If an attacker manages to trick a user into viewing the above “image”, then the resulting HTTP request from the user’s browser could result in the deletion of an important resource. The browser will attempt to load the URL; resulting in a HTTP request being created by the user.

To guard against these kind of attacks, we can give the user a randomly generated CSRF token as soon as he or she logs in.
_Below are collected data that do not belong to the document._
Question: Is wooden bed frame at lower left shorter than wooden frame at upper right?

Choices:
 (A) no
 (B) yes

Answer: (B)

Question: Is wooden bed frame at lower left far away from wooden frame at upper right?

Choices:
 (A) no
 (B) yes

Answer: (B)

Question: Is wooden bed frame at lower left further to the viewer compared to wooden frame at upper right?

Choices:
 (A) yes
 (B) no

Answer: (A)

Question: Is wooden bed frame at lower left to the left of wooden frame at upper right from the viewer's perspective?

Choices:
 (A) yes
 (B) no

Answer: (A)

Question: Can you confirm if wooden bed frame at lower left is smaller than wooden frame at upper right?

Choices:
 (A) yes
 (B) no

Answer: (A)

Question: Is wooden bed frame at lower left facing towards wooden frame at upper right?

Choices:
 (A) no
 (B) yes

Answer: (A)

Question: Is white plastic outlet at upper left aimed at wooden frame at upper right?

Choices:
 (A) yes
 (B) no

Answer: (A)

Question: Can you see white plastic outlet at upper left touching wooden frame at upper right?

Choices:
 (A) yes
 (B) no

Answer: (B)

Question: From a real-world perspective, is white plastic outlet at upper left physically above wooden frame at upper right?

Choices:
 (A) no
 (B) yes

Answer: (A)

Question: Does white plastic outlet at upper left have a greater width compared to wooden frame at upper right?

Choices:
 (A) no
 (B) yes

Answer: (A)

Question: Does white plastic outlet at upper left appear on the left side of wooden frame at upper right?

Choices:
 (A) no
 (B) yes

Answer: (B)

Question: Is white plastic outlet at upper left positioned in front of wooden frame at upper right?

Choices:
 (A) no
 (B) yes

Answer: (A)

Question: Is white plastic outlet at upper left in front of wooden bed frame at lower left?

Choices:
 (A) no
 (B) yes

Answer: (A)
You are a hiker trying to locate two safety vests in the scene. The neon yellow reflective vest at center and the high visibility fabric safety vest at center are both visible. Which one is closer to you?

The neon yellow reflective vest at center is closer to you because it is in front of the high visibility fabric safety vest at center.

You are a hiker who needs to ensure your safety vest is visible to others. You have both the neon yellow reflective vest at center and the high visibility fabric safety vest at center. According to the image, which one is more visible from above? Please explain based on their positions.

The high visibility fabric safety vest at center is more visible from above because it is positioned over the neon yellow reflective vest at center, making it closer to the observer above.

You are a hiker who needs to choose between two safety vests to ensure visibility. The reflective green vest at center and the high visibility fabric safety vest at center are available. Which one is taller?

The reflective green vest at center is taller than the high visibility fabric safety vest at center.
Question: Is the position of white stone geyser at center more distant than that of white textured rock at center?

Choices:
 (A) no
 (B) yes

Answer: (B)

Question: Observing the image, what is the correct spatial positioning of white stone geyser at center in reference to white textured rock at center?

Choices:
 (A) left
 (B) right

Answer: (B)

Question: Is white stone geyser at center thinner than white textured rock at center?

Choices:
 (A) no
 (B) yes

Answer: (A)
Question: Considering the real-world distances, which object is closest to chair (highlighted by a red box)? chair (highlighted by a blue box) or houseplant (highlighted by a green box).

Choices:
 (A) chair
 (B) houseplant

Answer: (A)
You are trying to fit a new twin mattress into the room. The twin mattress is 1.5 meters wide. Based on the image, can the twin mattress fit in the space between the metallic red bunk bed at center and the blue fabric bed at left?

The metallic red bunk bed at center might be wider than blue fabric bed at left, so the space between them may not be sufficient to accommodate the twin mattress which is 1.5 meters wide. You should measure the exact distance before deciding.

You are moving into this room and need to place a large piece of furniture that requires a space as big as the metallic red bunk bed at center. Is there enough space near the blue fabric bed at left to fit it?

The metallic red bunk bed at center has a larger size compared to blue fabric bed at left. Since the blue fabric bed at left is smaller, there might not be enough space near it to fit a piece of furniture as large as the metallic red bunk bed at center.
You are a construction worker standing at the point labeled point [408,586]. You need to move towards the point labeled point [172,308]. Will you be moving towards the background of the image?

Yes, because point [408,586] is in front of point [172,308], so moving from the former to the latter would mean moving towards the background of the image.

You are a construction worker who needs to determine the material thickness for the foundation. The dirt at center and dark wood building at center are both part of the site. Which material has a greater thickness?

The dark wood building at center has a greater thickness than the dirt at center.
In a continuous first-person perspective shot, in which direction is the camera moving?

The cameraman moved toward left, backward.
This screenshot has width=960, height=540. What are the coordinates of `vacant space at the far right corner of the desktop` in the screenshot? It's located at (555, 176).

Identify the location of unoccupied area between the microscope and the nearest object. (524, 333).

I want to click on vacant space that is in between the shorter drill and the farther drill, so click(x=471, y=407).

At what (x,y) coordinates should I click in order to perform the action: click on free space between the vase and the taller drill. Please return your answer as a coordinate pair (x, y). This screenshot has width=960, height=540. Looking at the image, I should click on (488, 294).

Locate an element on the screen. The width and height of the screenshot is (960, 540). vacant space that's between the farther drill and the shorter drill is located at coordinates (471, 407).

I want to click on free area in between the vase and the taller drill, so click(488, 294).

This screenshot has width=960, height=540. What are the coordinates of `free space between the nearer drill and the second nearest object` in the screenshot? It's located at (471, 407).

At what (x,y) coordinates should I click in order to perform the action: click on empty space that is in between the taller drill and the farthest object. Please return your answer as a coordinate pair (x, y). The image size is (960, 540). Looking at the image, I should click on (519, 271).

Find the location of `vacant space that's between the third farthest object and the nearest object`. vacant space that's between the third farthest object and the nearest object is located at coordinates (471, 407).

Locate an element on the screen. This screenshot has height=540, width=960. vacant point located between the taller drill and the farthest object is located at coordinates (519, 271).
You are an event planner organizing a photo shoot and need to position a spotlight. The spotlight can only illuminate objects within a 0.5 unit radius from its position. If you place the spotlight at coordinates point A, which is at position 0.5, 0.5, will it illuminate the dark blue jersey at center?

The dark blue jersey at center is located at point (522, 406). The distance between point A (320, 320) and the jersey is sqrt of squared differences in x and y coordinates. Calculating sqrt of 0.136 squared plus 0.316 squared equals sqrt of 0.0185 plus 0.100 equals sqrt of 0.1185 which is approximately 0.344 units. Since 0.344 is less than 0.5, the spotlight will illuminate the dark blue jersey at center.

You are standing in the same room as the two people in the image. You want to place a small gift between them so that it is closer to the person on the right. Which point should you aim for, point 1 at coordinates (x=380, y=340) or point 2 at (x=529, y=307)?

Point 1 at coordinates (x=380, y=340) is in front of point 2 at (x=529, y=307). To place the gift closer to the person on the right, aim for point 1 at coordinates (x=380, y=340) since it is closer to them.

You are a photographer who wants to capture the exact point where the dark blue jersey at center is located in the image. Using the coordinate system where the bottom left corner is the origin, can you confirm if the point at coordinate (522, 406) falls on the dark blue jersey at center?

We can then add this CSRF token to our HTML forms and to our query string parameters.

Generating a secure token with PHP’s openssl_random_pseudo_bytes function is actually pretty straight-forward:

<?php

//After the user's login has deemed to be successful.

//Generate a secure token using openssl_random_pseudo_bytes.
$myToken = bin2hex(openssl_random_pseudo_bytes(24));
//Store the token as a session variable.
$_SESSION['token'] = $myToken;

We can then add that to our HTML forms (with a hidden field) like so:

<form action="process.php" method="post">
    <!--Hidden field containing our session token-->
    <input type="hidden" name="token" value="<?= $_SESSION['token']; ?>">
    <input type="text" name="email" placeholder="Your email address..."><br>
    <input type="submit" name="submit_form"> 
</form>

Or we can include the token as a query string parameter:

<!--Protecting the logout URL against CSRF-->
<a href="logout.php?token=<?= $_SESSION['token']; ?>">Logout</a>

Then, when the user is attempting to carry out an important action, we can validate the CSRF token by comparing the received token against the token that has been stored in the user’s session:

<?php

//Always make sure that you start your sessions.
session_start();

//For backward compatibility with the hash_equals function.
//This function was released in PHP 5.6.0.
//It allows us to perform a timing attack safe string comparison.
if(!function_exists('hash_equals')) {
  function hash_equals($str1, $str2) {
    if(strlen($str1) != strlen($str2)) {
      return false;
    } else {
      $res = $str1 ^ $str2;
      $ret = 0;
      for($i = strlen($res) - 1; $i >= 0; $i--) $ret |= ord($res[$i]);
      return !$ret;
    }
  }
}

//Make sure that the token POST variable exists.
if(!isset($_POST['token'])){
    throw new Exception('No token found!');
}

//It exists, so compare the token we received against the 
//token that we have stored as a session variable.
if(hash_equals($_POST['token'], $_SESSION['token']) === false){
    throw new Exception('Token mismatch!');
}

//Token is OK - process the form and carry out the action.

As you can see, protecting against CSRF in PHP isn’t difficult. It just takes a little bit of added code!